Three metres long and almost as wide, the LRV used a tubular aluminium chassis to which was attached double-wishbone suspension over torsion bars front and rear, providing a generous ground clearance of 360 millimetres when fully loaded. Those wire wheels, overlaid with a tread pattern of titanium chevrons, were independently driven by four 0.25hp electric motors and controlled by a joystick rather than a conventional steering wheel.

“The thing would climb a 25 degree slope,” Duke remembers with a smile, “so on the second day we drove down to Stone Mountain and we started up. It felt like I was going to fall out the back of the thing, but that wasn’t nearly as exciting as turning around and going downhill. I’m glad we were strapped in as this thing was bouncing around like crazy.” In total, Duke and Young covered over 26km in their LRV, travelling as far as 4.5 km from the lunar module and clocking up near three and a half hours drive time. But the remarkable little vehicle was apparently unphased.
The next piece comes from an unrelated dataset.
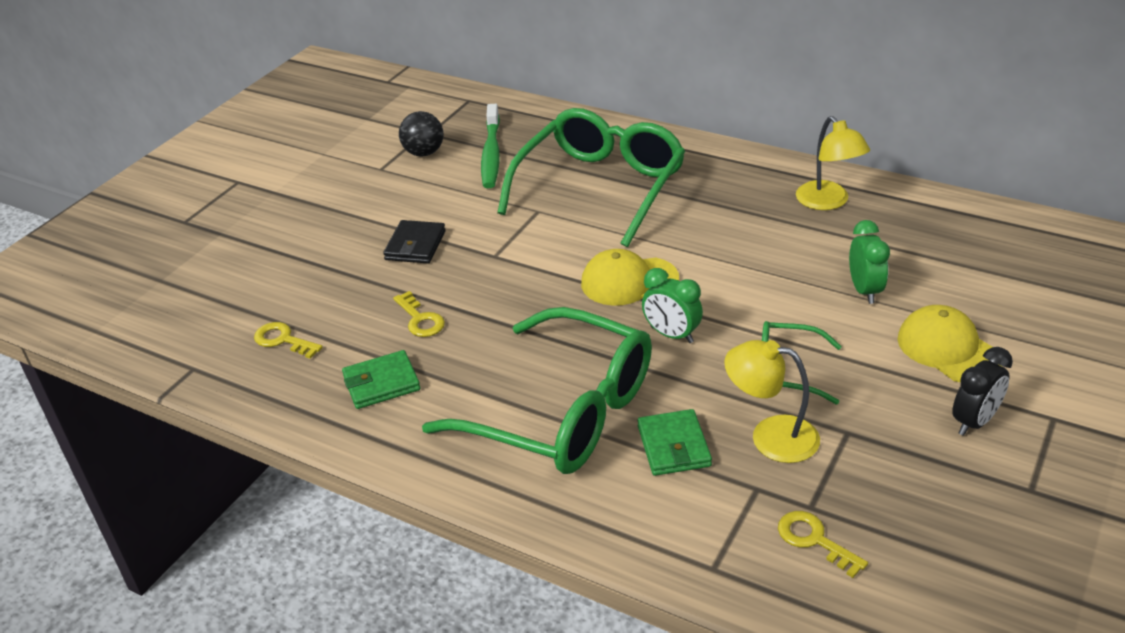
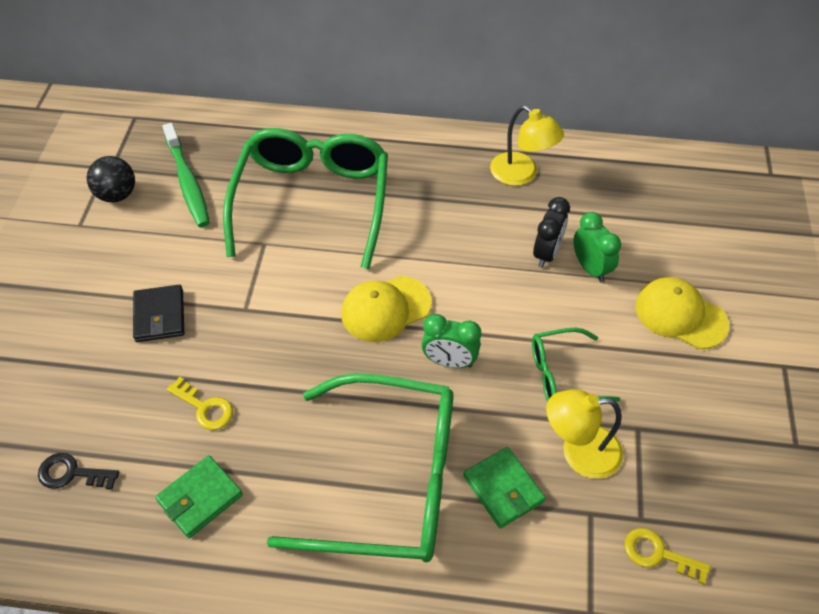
camera: 25 degrees left, 15 degrees up
yellow key [254,322,323,359] -> black key [38,453,119,490]
black clock [952,347,1013,436] -> black clock moved to [533,197,570,268]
“I don’t think we used even half of a battery during our three day stay up there,” Duke says. “When we left, we left the car parked with the camera on to record lift off. After lift-off they continued to move the camera around and the batteries went dead several days later. It was extremely reliable and I think even today, if we went back with two batteries we could put them in, power it up and go again. I’ve always said, if you want an $8 million car with a dead battery, I can tell you where to go get one.”

Charlie Duke and the Taycan Turbo S

Despite driving one of the most advanced and innovative vehicles in human history, Duke had never driven an EV until Porsche suggested he take the all-electric Taycan for a brief spin at a small airport near Austin, Texas. For Porsche it was an honour to hear the first impressions of a new technological environment from a man well versed in operating at the outer limits of what is possible.

“I’ve driven golf carts of course,” Duke says, “but down here on Earth I had never driven a car that was all-electric. But I think I have the same mental outlook for a new car as I have for an airplane. First I have to sit there and take it all in. The visibility and layout of the cockpit, throttle and controls. It’s an amazing car, and the technology in the Taycan is an order of magnitude over our rover.”

Taycan Turbo S, Austin, Texas, USA, 2021, Porsche AG
Interior of the Taycan Turbo S

All three LRVs were left on the moon’s surface where they remain to this day, pioneers of their era, still gathering moon dust half a century on. But the world below keeps spinning, and the bravery and ambition of Duke and his fellow astronauts remains an inspiration as we continue to push the boundaries of mobility. Small steps, giants leaps.